Board Votes “No” to Tax Cut, “Yes” to Stairmasters

Written by Jeff Johnson on December 1, 2011. Posted in General

Yesterday the County Board held our final meeting in the 2012 budgeting process (prior to the Board meeting on Dec. 13 when we approve the budget and tax levy amount).  The proposed budget before us yesterday contains an actual cut in county spending of approximately 3% ($50 million) and no increase in the total property tax levy.  We would need to cut spending in order to hold the levy flat due to the loss of money from other revenue sources, such as the state and federal government.

Despite the fact that the proposed budget does not include a tax increase, many county residents received their tax statement last week showing their property taxes increasing – some by double digits.  That could happen for several reasons: 1) Changes in your home value as compared to the average valuation change in the county; 2) A change to state law this year that shifts the property tax burden from lower-valued homes to higher-valued homes and commercial property; and/or 3) Possibly tax increases at other local levels of government such as your city or school district.

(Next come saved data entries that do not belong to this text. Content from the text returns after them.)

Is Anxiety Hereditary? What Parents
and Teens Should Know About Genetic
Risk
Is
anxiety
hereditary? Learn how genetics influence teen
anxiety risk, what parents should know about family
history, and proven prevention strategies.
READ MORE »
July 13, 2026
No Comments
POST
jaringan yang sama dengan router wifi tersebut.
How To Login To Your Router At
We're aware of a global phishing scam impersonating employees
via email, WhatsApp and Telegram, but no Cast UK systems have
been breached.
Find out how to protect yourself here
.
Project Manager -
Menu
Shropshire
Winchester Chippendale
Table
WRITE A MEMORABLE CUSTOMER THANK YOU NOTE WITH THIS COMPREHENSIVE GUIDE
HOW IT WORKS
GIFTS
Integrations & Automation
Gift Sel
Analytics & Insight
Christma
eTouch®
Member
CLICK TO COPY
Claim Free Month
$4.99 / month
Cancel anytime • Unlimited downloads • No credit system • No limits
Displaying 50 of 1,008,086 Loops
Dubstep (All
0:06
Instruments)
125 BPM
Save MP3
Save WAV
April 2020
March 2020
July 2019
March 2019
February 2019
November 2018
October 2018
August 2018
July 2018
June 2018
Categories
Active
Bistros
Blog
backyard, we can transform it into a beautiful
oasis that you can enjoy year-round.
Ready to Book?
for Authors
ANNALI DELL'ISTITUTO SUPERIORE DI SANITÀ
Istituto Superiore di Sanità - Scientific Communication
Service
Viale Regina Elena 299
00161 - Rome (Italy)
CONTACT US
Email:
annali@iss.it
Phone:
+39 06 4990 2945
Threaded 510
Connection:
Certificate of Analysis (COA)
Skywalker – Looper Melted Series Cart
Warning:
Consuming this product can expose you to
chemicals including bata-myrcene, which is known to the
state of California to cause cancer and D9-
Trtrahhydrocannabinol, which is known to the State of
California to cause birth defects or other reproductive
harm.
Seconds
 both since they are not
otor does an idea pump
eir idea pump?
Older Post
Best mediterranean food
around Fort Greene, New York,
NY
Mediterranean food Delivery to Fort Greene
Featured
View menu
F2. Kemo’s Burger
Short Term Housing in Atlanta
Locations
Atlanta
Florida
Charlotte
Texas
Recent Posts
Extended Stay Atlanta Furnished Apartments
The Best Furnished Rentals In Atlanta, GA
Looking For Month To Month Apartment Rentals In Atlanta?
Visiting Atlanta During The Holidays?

Yesterday’s meeting provided an opportunity for Commissioners to offer amendments to the budget before our final vote in two weeks. 

I offered an amendment to cut the general property tax levy by 2.56% (just under $17 million).  That amount is what our Budget/Finance Department told me would be necessary to hold the median-value home in Hennepin County harmless from a county tax increase.  My proposal failed on a vote of 1 – 6.

I found the $17 million in the proposed budget for this levy cut from the $23 million contingency budget for 2012.  Every year the county levies tax dollars to place into a contingency fund to cover unforseen or emergency expenses or unexpected cuts to revenue (such as a mid-year cut to county aid from the state).  We consistently set aside entirely too much for contingency, however, and then end up rolling what’s left over every year into our fund balance, part of which we use to fund projects the next year.

In 2011, for example, we levied for a $21.6 million contingency.  As of today, we have spent just over $400,000 of that (yes, that’s less than 2%).  That will leave us with over $21 million unspent in the contingency fund at the end of the year.  Last year, the unspent amount was $8.8 million.  The year before was $15.4 million.  In the past 8 years, we have over-levied for contingency by more than $90 million.

Obviously, we are not using our contingency fund for the purpose it is intended – emergency spending.  And we clearly will not need anything near the $23 million being proposed for contingency in 2012.  So, amazingly, we could cut the property tax levy in a way that would hold the “average” homeowner harmless from a county tax increase without cutting a single program.

This would not, by the way, be “kicking the can down the road” as we have seen to a certain extent at both the state and federal levels of government lately.  If we cut the contingency budget by $17 million going forward and were disciplined enough to stay within the $6.2 million contingency budget that remained (which county history suggests would not be difficult), that would be an ongoing change to the budget that would be realized each year.  This would not use one-time money to fund a permanent tax cut.

After some discussion, my amendment failed on a vote of 1 – 6.

Just prior to my property tax amendment, the Board passed an amendment to extend the county’s “Trade Time Off for Fitness” program to include the seven county commissioners, the county sheriff and the county attorney (the nine elected officials in the county).  This amendment passed on a vote of 4 -3 (with Randy Johnson, Jan Callison and me voting no).

The Trade Time Off for Fitness program allows county employees to trade unused paid time off (PTO) to pay for health club dues or other fitness-related expenses (such as the purchase of bikes or home exercise equipment) in an amount up to $2000 per year.  When the program was first created, elected officials were apparently not included in it because we don’t use the PTO system (we self-monitor our time off) and therefore have nothing to “trade” for this $2000 benefit.

The 4 – 3 vote yesterday provided that benefit to each member of the county board (and the county attorney and sheriff), essentially increasing our potential compensation by $2000 (or just under 2%).

I didn’t support this change (and will not take advantage of it even though it passed) as I think it’s fair to say that the taxpayers of Hennepin County already compensate us as commissioners quite well.  Yes, some or all of us could probably make more in the private sector, but we each chose to seek this position knowing the compensation level.  At a time when taxpayers are seeing increased property tax bills and county employees are wrapping up their second year without a pay increase, this probably wasn’t the best move we could have made.

But hey, at least by this time next year the county board will have some really killer quads.